CareFirst BlueCross BlueShield has found that it has been targeted by a spate of cyber attacks lately, the latest discovery of a cyber breach that involves a health insurance provider.
More than one million customers have been affected by the breach, according to CareFirst, but the scope of the attack has somehow been mitigated by the presence of encryption that has been implemented at CareFirst prior to the attack. That means the attackers failed to view the passwords of millions of clients as these were encrypted and stored in a separate server. What they found, instead, were of no value to them whatsoever.
However, the attackers were reportedly able to gain access to a number of sensitive data such as Social Security numbers, employment details, payment card, medical claims and financial data. CareFirst otherwise claimed.
But it was clear that these pieces of information were compromised based on the fact that the database targeted by the attack contained such data as usernames, birth dates, email addresses and other personal identification numbers. These data belonged to former and existing CareFirst BlueCross BlueShield health insurance clients.
The attack is believed to have started in June 2014 and affected customers in the District of Columbia, Maryland and Virginia, where CareFirst delivers health insurance offerings.

Problem to work on: Please copy the part of the CareFirst breach article starting with "More than one" and going on through "to them whatsoever." word for word.

Available data:
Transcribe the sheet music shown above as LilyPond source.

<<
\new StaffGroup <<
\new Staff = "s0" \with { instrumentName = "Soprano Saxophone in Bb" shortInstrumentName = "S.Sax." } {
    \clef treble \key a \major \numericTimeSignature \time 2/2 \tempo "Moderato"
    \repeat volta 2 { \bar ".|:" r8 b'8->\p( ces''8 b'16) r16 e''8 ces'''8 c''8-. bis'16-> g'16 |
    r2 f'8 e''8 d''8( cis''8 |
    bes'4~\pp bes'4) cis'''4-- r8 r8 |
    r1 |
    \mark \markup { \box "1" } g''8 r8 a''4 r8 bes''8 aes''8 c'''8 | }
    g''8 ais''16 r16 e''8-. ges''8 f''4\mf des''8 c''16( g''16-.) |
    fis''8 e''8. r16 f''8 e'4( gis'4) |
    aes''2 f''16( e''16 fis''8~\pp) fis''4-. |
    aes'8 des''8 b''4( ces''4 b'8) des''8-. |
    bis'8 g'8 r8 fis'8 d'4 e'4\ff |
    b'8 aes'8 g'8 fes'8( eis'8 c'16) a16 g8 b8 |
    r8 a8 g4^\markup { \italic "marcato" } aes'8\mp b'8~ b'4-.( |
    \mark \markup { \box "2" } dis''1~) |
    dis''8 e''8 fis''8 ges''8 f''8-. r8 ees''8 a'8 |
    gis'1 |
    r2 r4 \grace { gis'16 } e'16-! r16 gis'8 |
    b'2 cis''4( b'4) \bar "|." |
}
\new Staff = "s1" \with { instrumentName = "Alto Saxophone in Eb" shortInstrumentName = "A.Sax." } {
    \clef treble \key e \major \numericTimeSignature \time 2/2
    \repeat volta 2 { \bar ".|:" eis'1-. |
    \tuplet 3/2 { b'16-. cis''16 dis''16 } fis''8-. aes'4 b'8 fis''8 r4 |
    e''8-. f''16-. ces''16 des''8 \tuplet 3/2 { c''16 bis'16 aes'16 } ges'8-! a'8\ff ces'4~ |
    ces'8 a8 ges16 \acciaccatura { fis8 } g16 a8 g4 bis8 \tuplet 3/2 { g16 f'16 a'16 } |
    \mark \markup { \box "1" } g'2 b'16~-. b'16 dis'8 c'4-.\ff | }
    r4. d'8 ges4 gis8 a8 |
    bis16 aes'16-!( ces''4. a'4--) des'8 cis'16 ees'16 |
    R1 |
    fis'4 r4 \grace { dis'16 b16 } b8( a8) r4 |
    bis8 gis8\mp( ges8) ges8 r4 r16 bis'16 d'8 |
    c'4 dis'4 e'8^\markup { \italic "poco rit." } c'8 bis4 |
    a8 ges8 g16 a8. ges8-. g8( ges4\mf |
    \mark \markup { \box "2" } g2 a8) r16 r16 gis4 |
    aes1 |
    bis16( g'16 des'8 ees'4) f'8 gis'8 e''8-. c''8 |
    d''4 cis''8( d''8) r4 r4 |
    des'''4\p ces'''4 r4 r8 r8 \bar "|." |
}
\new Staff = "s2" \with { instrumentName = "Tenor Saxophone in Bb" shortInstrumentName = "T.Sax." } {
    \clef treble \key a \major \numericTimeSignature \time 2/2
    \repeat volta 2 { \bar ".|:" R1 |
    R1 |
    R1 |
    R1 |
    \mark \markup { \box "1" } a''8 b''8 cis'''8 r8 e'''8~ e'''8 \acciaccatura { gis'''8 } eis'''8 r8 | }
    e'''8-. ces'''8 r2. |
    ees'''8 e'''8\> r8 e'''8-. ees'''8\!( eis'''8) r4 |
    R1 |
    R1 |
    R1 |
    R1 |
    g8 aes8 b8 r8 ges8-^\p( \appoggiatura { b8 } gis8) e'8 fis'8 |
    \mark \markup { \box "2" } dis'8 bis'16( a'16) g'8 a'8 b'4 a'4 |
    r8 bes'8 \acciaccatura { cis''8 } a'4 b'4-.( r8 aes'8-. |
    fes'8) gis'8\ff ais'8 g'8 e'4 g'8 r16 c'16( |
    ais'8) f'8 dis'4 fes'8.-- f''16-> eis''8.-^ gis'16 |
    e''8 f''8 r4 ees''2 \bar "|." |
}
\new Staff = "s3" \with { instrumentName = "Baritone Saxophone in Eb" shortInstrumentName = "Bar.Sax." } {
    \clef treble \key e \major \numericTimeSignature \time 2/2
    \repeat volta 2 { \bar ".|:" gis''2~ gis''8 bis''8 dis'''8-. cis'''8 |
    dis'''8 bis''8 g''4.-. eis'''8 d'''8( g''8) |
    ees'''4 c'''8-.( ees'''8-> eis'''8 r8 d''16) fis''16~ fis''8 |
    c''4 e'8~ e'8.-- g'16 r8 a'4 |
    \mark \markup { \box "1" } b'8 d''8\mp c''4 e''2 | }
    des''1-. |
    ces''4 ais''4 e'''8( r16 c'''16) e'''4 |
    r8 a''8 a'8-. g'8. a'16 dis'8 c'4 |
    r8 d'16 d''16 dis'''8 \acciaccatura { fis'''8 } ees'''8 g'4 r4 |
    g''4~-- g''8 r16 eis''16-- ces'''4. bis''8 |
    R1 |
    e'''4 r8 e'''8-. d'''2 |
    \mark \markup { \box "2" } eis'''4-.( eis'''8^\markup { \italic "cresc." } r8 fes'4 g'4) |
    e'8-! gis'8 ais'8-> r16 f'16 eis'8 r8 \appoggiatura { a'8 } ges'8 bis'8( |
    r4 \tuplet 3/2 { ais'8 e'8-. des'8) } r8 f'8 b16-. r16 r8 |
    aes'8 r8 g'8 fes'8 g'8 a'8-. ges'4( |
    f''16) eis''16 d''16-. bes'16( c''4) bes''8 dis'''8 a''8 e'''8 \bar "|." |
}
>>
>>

Exercise answer:
More than one million customers have been affected by the breach, according to CareFirst, but the scope of the attack has somehow been mitigated by the presence of encryption that has been implemented at CareFirst prior to the attack. That means the attackers failed to view the passwords of millions of clients as these were encrypted and stored in a separate server. What they found, instead, were of no value to them whatsoever.